Storage sheds to be set up islandwide to encourage community cleaning
SG Clean Day initiative will now be a quarterly affair to 'instil sense of ownership in members of the public'
In a move to get more residents to pick up the habit of keeping public spaces litter-free, storage sheds with cleaning equipment will be set up at housing estates islandwide.
This was announced by the Public Hygiene Council (PHC) yesterday as it expanded the SG Clean Day initiative - which started in April this year - from an annual to a quarterly affair.

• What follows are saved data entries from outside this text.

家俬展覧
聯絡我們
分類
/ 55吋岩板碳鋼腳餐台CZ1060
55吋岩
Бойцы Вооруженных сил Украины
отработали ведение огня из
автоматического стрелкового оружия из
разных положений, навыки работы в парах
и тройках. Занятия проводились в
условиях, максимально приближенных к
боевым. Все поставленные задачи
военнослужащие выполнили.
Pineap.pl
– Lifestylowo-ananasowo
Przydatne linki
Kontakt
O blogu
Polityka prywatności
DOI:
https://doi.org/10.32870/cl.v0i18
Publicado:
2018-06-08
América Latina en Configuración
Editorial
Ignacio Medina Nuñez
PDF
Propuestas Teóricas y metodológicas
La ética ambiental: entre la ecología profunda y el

There will be no sweeping at all public parks, gardens, park connectors, open areas and ground levels of housing estates from 6am to midnight on SG Clean Day. This is aimed at raising public awareness about the amount of litter piled up without cleaners' intervention.

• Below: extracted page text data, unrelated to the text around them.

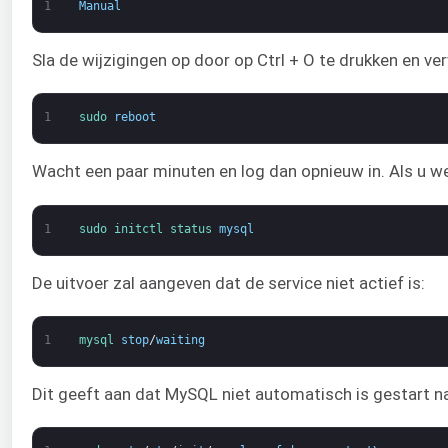
1
Manual
Sla de wijzigingen op door op Ctrl + O te drukken en ve
1
sudo 
reboot
Wacht een paar minuten en log dan opnieuw in. Als u we
1
sudo 
initctl 
status 
mysql
De uitvoer zal aangeven dat de service niet actief is:
1
mysql 
stop
/
waiting
Dit geeft aan dat MySQL niet automatisch is gestart 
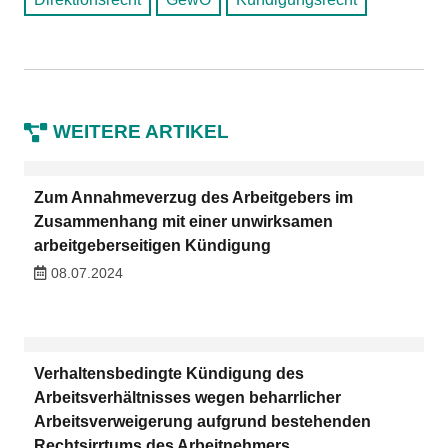
WEITERE ARTIKEL
Zum Annahmeverzug des Arbeitgebers im
Zusammenhang mit einer unwirksamen
arbeitgeberseitigen Kündigung
08.07.2024
Verhaltensbedingte Kündigung des
Arbeitsverhältnisses wegen beharrlicher
Arbeitsverweigerung aufgrund bestehenden
Rechtsirrtums des Arbeitnehmers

SG Clean Day is expected to become a monthly event next year. The expanded initiative was kicked off by the PHC, along with the National Parks Board and all 17 town councils, at Bukit Batok's Fuji Hill Park.
The PHC also launched a community storage shed, known as CleanPod, at the park, where residents got a glimpse of tools such as tongs, buckets and trolleys that they can use.

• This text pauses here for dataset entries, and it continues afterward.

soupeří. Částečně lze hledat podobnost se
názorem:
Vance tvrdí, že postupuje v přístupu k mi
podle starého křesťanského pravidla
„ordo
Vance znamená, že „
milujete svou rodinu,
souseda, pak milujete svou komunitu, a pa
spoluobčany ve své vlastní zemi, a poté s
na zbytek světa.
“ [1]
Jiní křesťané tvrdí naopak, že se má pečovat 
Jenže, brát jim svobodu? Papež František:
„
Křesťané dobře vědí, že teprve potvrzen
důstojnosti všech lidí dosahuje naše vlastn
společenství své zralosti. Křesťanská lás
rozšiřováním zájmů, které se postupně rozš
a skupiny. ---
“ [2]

Twelve of these sheds were previously set up at public parks for residents to tap. More are expected to be rolled out across all town councils over the next few months.
Senior Minister of State for Sustainability and the Environment Amy Khor, the guest of honour at the event, noted how the pandemic has highlighted the importance of public health and hygiene.
"The Covid-19 pandemic has increased the demands on our cleaners. Having initiatives like this gives our cleaners some warranted time off and is a tangible way for us to show our appreciation for the work of the cleaners," she said.
Dr Khor cited the 2021 Public Cleanliness Satisfaction Survey conducted by Singapore Management University, where 97 per cent of the respondents agreed that residents must work together with cleaners to keep their neighbourhoods clean.
"I hope that SG Clean Day will help to further instil a sense of ownership in members of the public so they play their part and keep public spaces clean," she added.
Town councils will regularly disinfect equipment in the CleanPods, and residents are advised to wear gloves while picking up litter.
Since the start of the year, about 20,000 users have registered their interest for clean-up activities while 280 organisations and groups have used the CleanPods as at September.
PHC chairman Edward D'Silva said: "We can be proud to take ownership of our public parks, gardens and estate's cleanliness. Residents can now do so by utilising the shared tools in our CleanPods to organise their own litter-picking activities."
Bukit Batok MP Murali Pillai and Mr Lim Biow Chuan, coordinating chairman for PAP town councils, also attended the event, where tokens of appreciation were given to cleaners.